Throughout the political history of the United States of America, various social media sites have changed the political process. The change demands candidates to change and determine what role the new-fangled medium could possibly play in their campaigns. Over the past two decades, we have witnessed presidential candidates recognize the important functions of the Internet in politics. Since 1992, candidates have increasingly embraced social media as a tool for fundraising, interacting with the public, organizing and assembling supporters, assembling voter data, accomplishing the youth vote, and publicizing information.
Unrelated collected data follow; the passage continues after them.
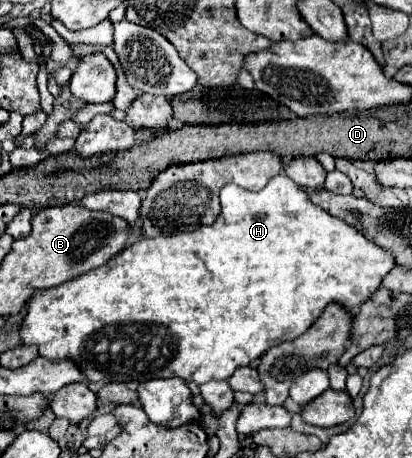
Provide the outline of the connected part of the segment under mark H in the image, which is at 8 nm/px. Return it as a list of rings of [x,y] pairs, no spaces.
[[[277,174],[275,178],[271,178],[269,184],[259,192],[251,192],[235,184],[227,184],[219,192],[219,198],[221,198],[221,214],[217,216],[215,224],[195,228],[195,234],[183,232],[173,236],[141,238],[133,246],[121,250],[107,264],[95,270],[89,270],[87,274],[79,274],[51,290],[41,290],[41,292],[37,290],[37,294],[31,296],[27,302],[27,316],[23,318],[21,330],[19,330],[21,342],[25,346],[31,346],[31,344],[37,346],[39,356],[43,358],[49,358],[49,360],[67,358],[75,362],[79,370],[85,374],[87,382],[129,382],[129,380],[145,382],[153,378],[171,378],[171,376],[179,376],[185,382],[197,382],[197,384],[205,384],[209,380],[227,380],[235,372],[235,368],[247,366],[251,360],[259,358],[271,346],[277,346],[285,340],[295,340],[297,336],[301,336],[323,314],[329,302],[339,302],[347,310],[357,312],[359,306],[381,286],[383,276],[395,266],[395,258],[389,250],[379,248],[371,240],[363,238],[363,234],[359,234],[353,226],[327,214],[321,206],[315,206],[309,200],[309,194],[299,190],[299,186],[291,182],[291,178],[287,178],[285,174]]]

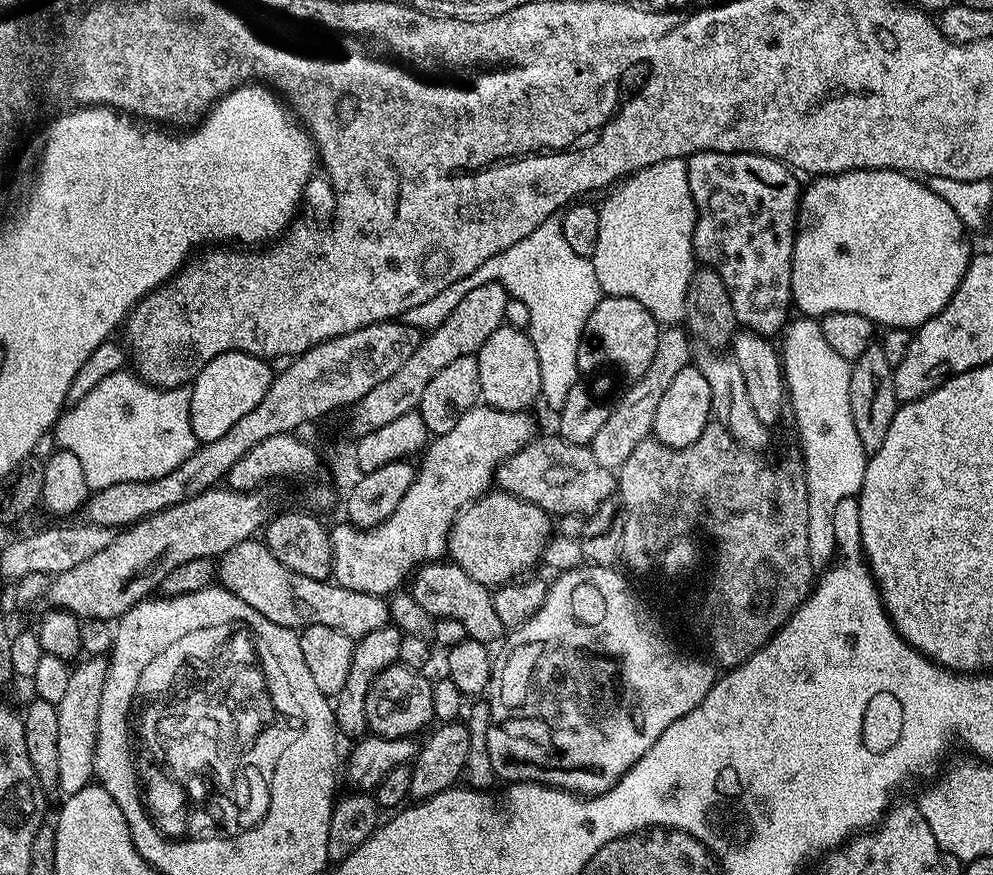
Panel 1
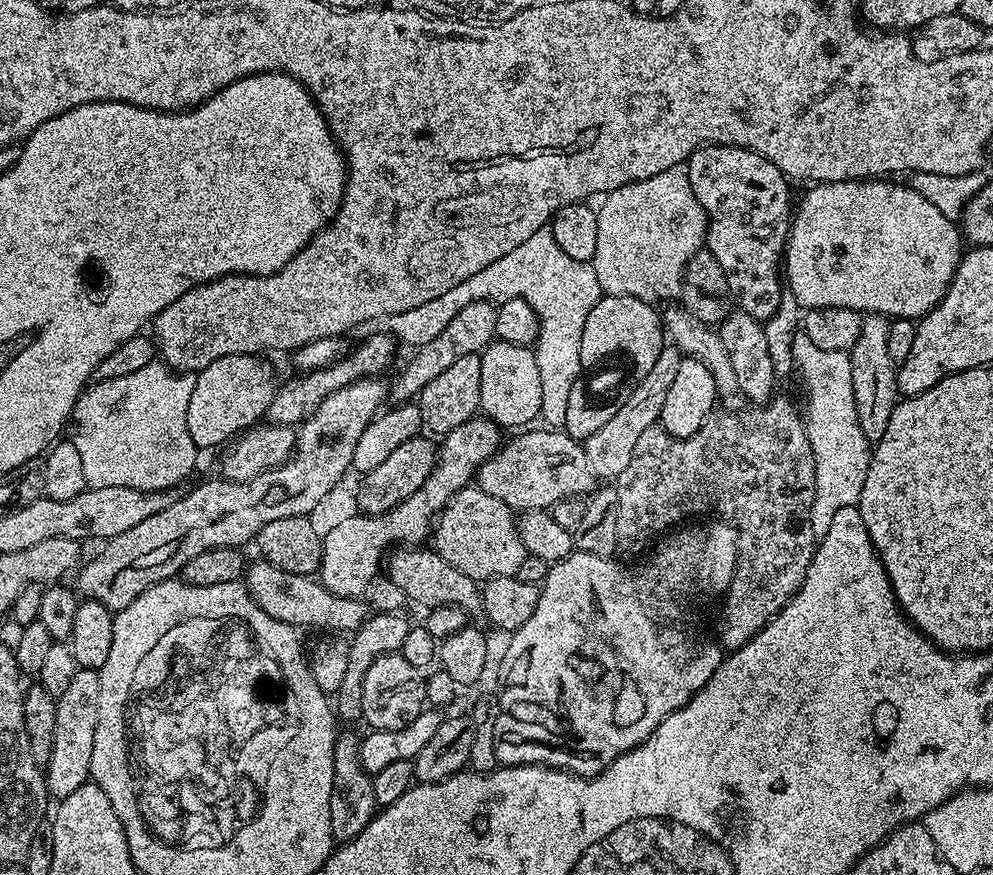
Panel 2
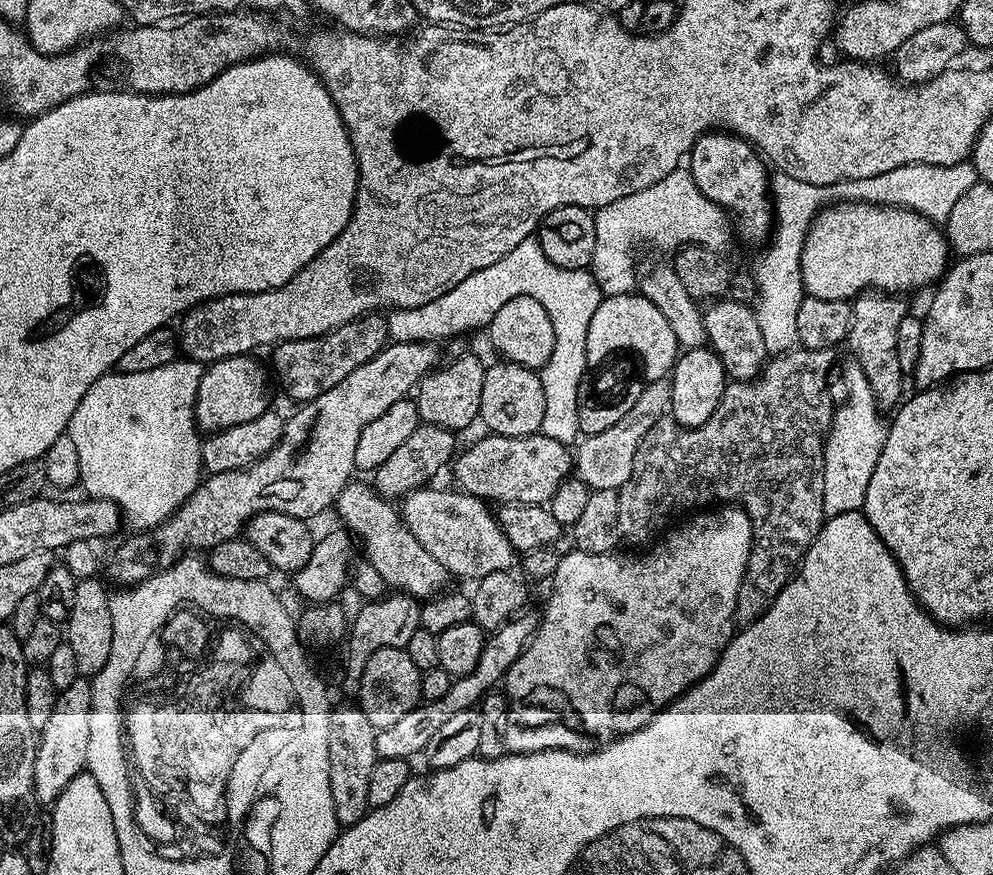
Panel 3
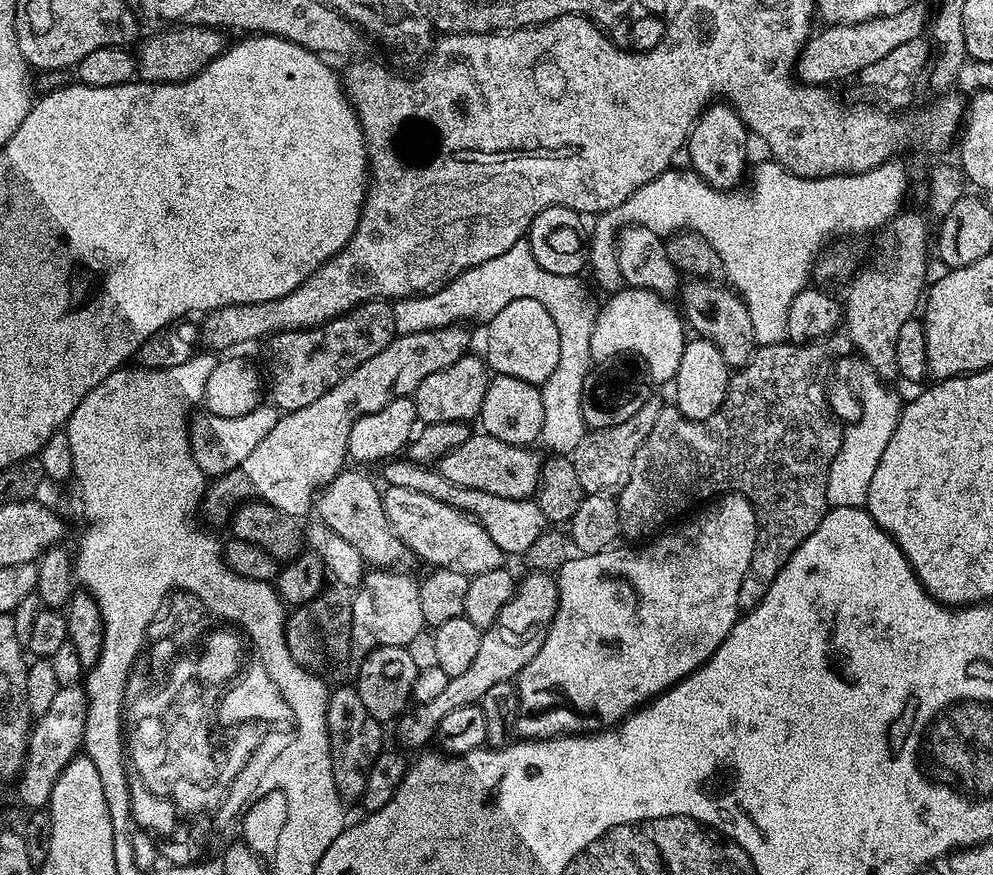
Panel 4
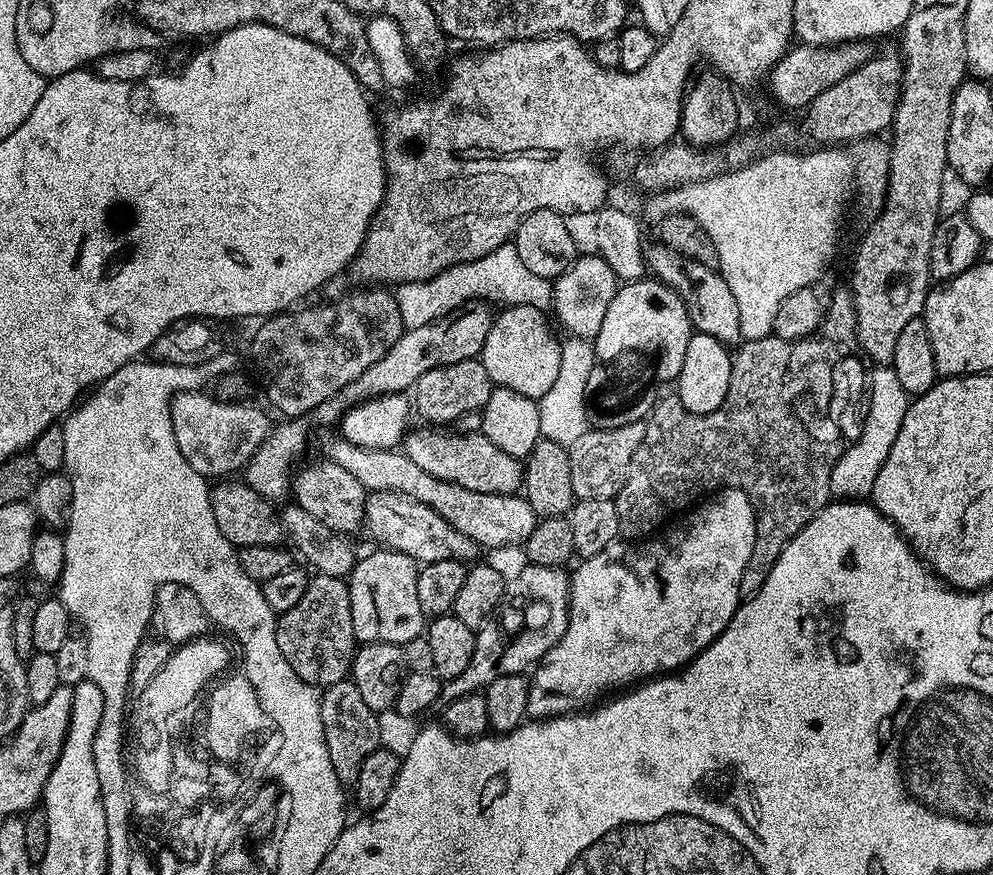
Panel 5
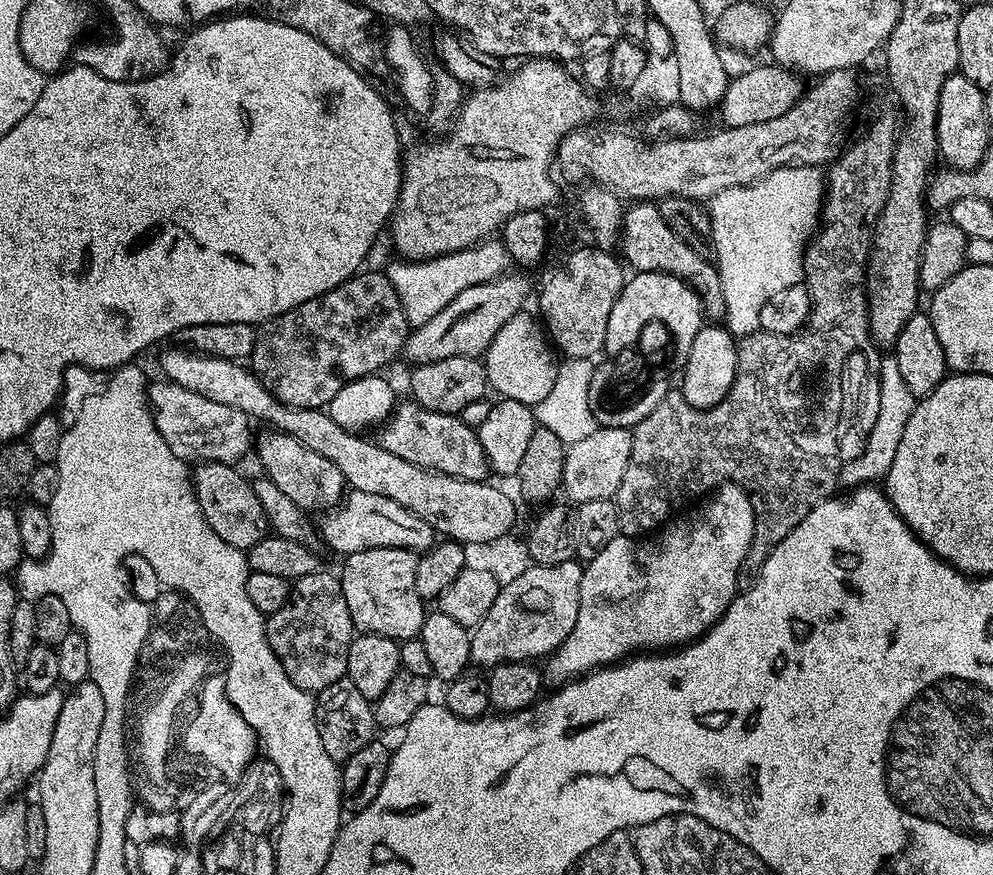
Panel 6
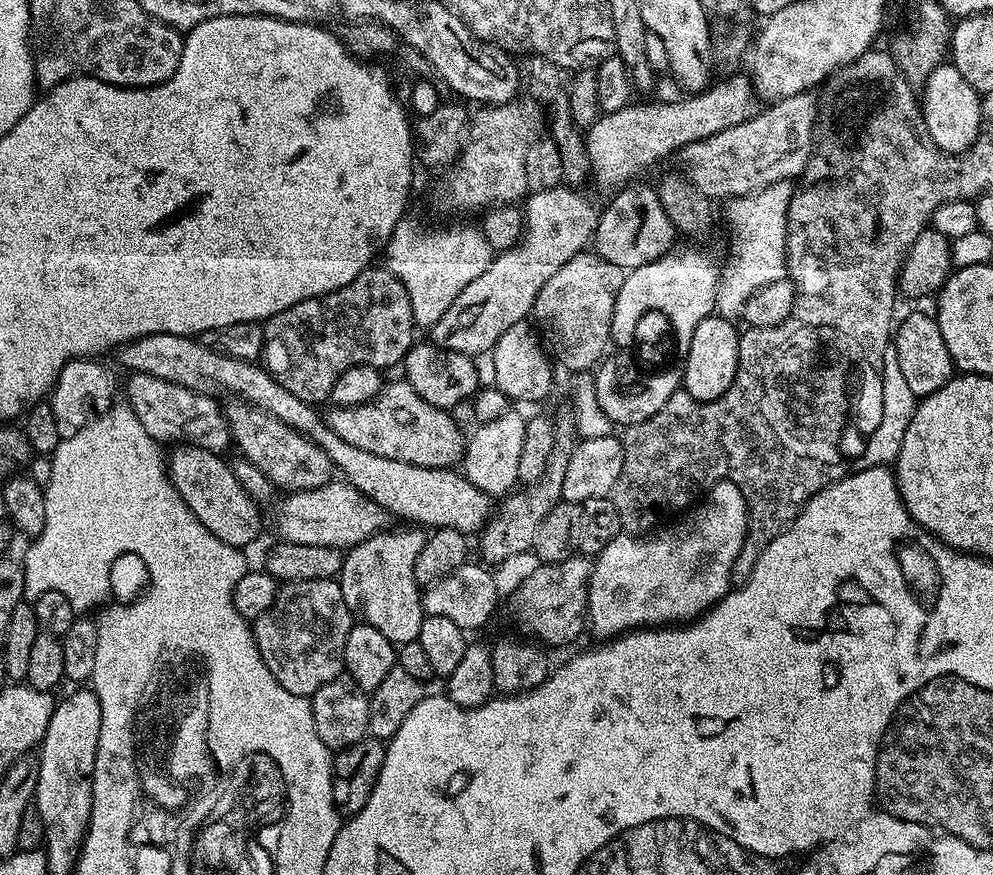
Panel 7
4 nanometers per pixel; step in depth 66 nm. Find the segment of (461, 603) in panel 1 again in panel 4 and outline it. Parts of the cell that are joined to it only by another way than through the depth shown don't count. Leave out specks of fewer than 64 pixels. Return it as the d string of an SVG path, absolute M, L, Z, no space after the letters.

These functions extended even further from early 2000 to present day with the propagation of social media sites. While using the new media in presidential elections, it clearly provides important benefits to candidates, voters and the public sphere also value by having an easy method of getting miscellaneous information on the election. Though, people should remain aware of runners' underlying reason for using social media: to eventually gain enough votes in order to win the presidential election. To avoid any imprudent beliefs that candidates use social media for the major purpose of handing power over to people or making friendships with voters, social media campaigns proclaimed by a candidate's team should not employ the title grassroots. By preventing the use of this term, citizens can more willingly accept their role, as voters. In conclusion, it is difficult to forecast how the Internet will change in the future or what new uses will be determined for it that could benefit the dominion of politics. We can already see how the use of new media has adapted since the 2008 election, and can only imagine what lies ahead. One thing for sure is that the elections to come will use media in a way that is unimaginable to us today because even newer innovations will undoubtedly surface and once again alter our presidential election process. No matter what Politics was and politics is, it is going to stay a numbers game. The real impact can only be seen when it will be successful to move the numbers in this General elections. If Social media is used properly, it will certainly add to the vote bank but the other side of image will always stay.
As campaigning for the 2016 election increases, political strategies targeting newer social media sites will surely play an important role. Conversely, it remains to be seen how exactly how these efforts will influence voters and affect who becomes the next president of the United States.